Making sense of big data can be daunting. Instead of taking it on alone, you might be better off hiring experienced analysts who are comfortable working with massive sets of data. Employing one or more people who can dedicate their time to analysis will allow for smarter and more accurate, meaningful and transformative findings in a shorter amount of time. Look for analysts who are knowledgeable about storage, manipulation, importing and exporting, merging, sub-setting, hypothesis testing and mining for insights.
7. If possible, automate reports
When working with data that is continuously streaming in, automated reporting can save both time and money. Instead of manually reformatting the data each time a new chunk comes in, set up an automatic report with a filter that captures only the necessary variables and manipulates them in such a way that the data is more streamlined to the end goal.
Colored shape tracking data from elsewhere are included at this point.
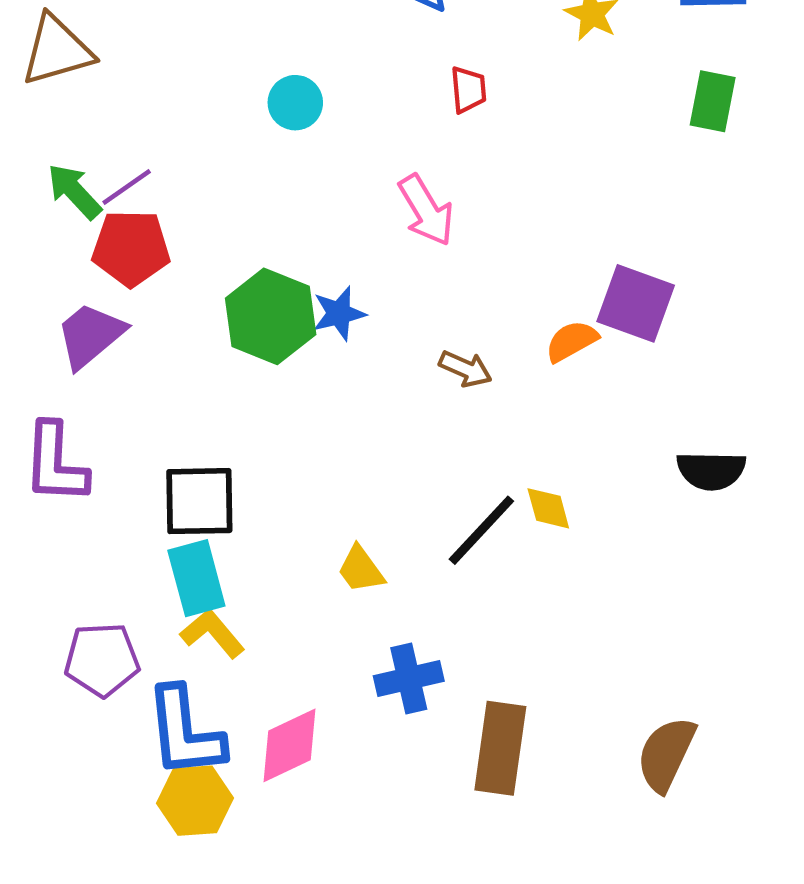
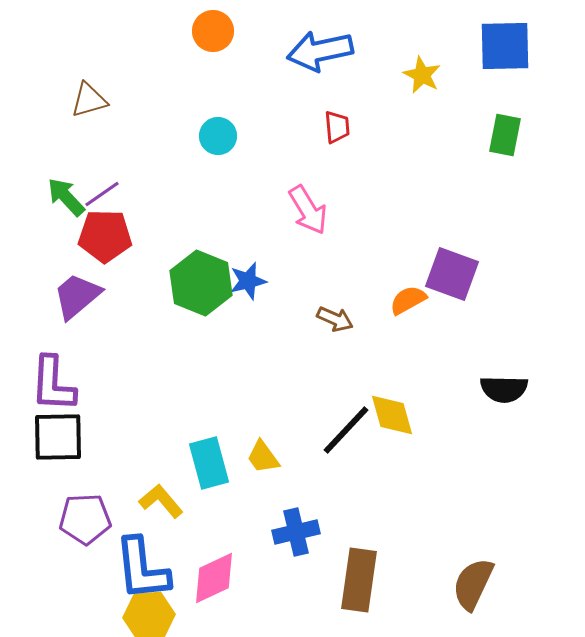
brown triangle: (57, 50) -> (89, 100), moved, size x0.7
black square: (199, 501) -> (58, 437), moved
yellow diamond: (548, 508) -> (392, 415), size x1.4
cyan rectangle: (196, 578) -> (209, 463), moved

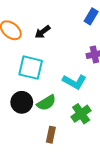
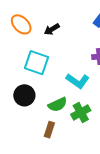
green semicircle: (46, 103) -> (58, 105), moved

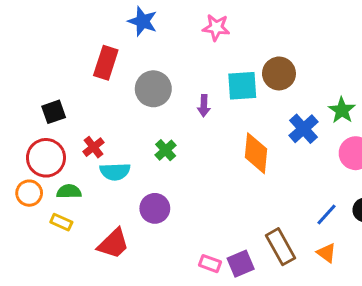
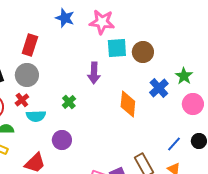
blue star: (143, 21) -> (65, 18), moved
pink star: (216, 27) -> (102, 22), size x1.4
cyan square: (242, 86) -> (117, 48), moved
gray circle: (153, 89) -> (27, 75), moved
purple arrow: (204, 106) -> (94, 73), size x1.5

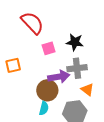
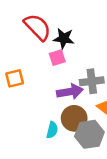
black star: (75, 42) -> (64, 38), moved
brown circle: (47, 90) -> (74, 118), moved

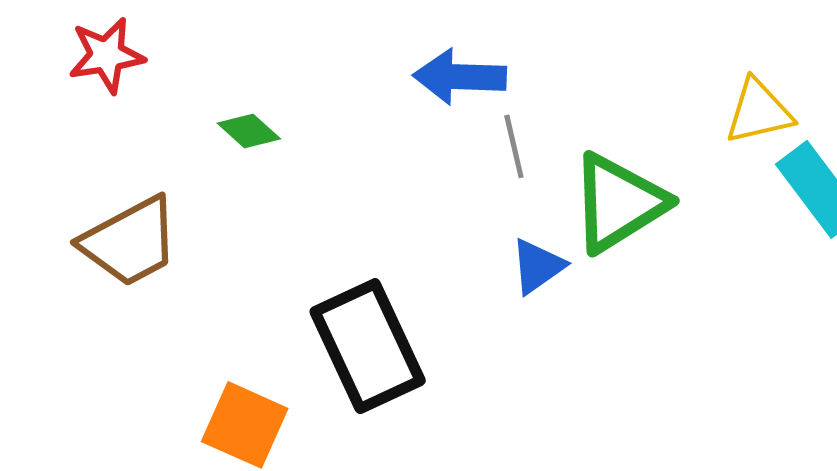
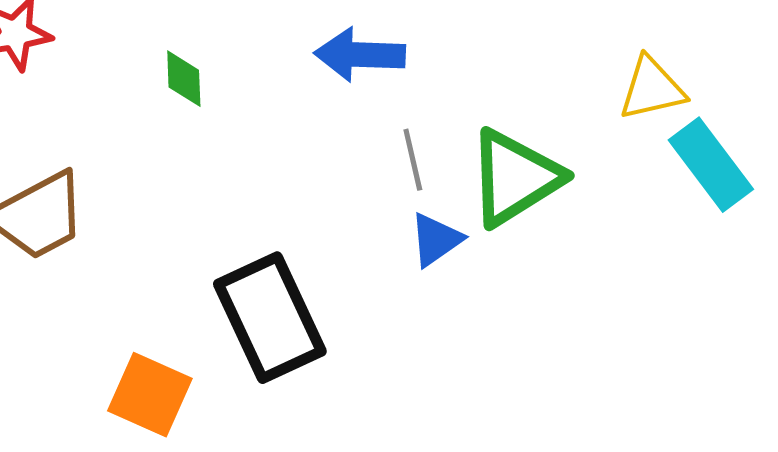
green diamond: (249, 131) -> (184, 79), moved, turned 46
gray line: (514, 146) -> (413, 160), moved

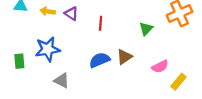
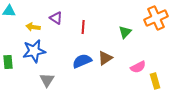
yellow arrow: (48, 11) -> (33, 27), moved
gray triangle: (62, 81) -> (47, 80), turned 35
yellow rectangle: (178, 82) -> (155, 81), turned -56

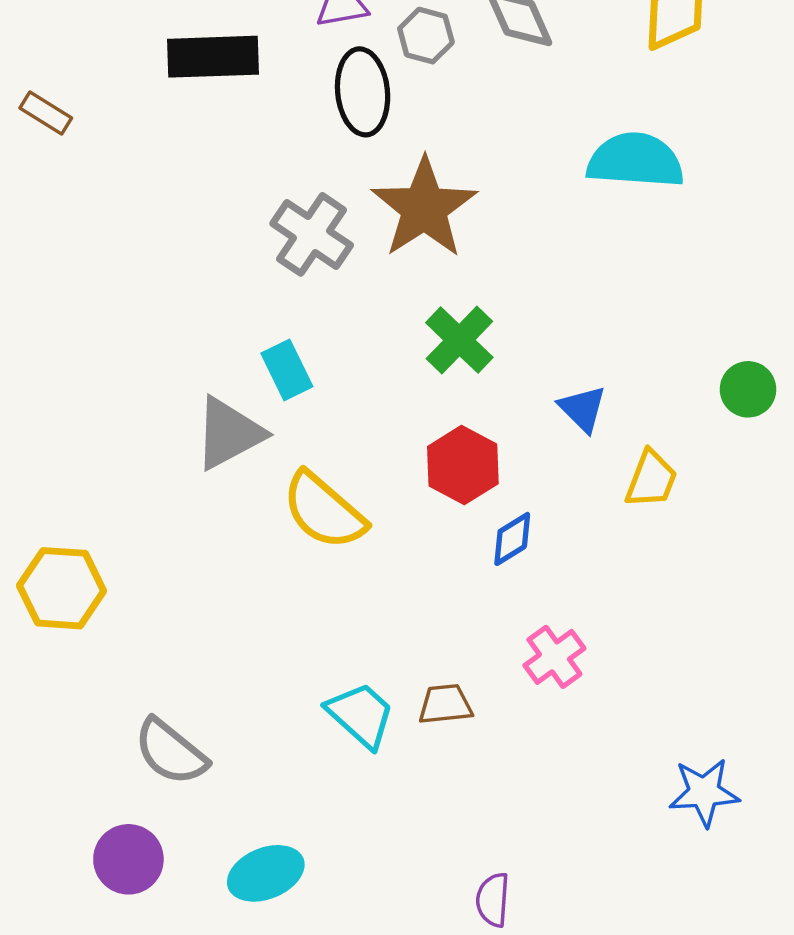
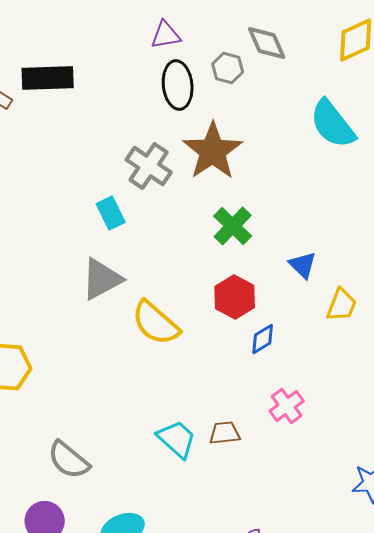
gray hexagon: (426, 36) -> (228, 68), moved
black rectangle: (213, 57) -> (48, 78), moved
cyan semicircle: (635, 161) -> (333, 124), turned -132
cyan rectangle: (287, 370) -> (111, 213), moved

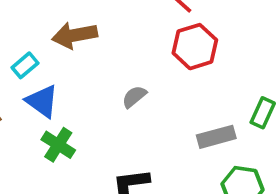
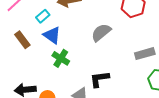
gray semicircle: (134, 97) -> (101, 32), size x1.5

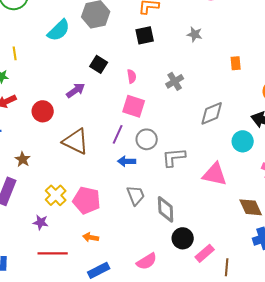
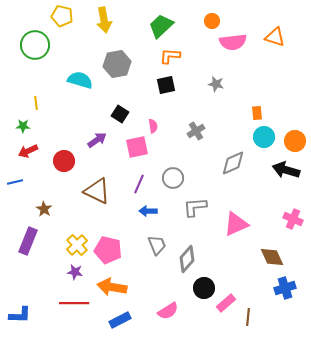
cyan semicircle: (59, 30) -> (80, 80), turned -120
pink square: (134, 106) -> (137, 147), moved, turned -30
gray circle: (147, 139) -> (173, 178), moved
cyan circle: (243, 141) -> (264, 137), moved
pink triangle: (215, 174) -> (236, 224), turned -36
gray diamond: (166, 209) -> (187, 259), turned 44
purple star: (41, 222) -> (75, 272), moved
orange arrow: (91, 237) -> (112, 287), size x1.8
Reports must first be customized to the preference of the end user, and then they can be automatically delivered to one or more recipients at regular intervals. Adobe SiteCatalyst and Google Analytics are two examples of Qeb analytics platforms that can automate daily, weekly and monthly reports.
8. 75 percent investigation, 25 percent discovery
As with any type of analysis, it is a good rule of thumb to spend approximately 75 percent of your time testing pre-developed hypotheses and the other 25 percent poking around in the data with no specific direction in the hopes of uncovering nuggets of knowledge. It is likely that at least one hypothesis you have formulated will lead to additional analytical questions about the scope of the original hypothesis. Therefore, the majority of the time spent testing hypotheses will inevitably lead to hidden findings. Devote a smaller fraction of your time slicing and dicing the data in unexpected segments because many times buried insights can be found when looking at familiar information in an unfamiliar way.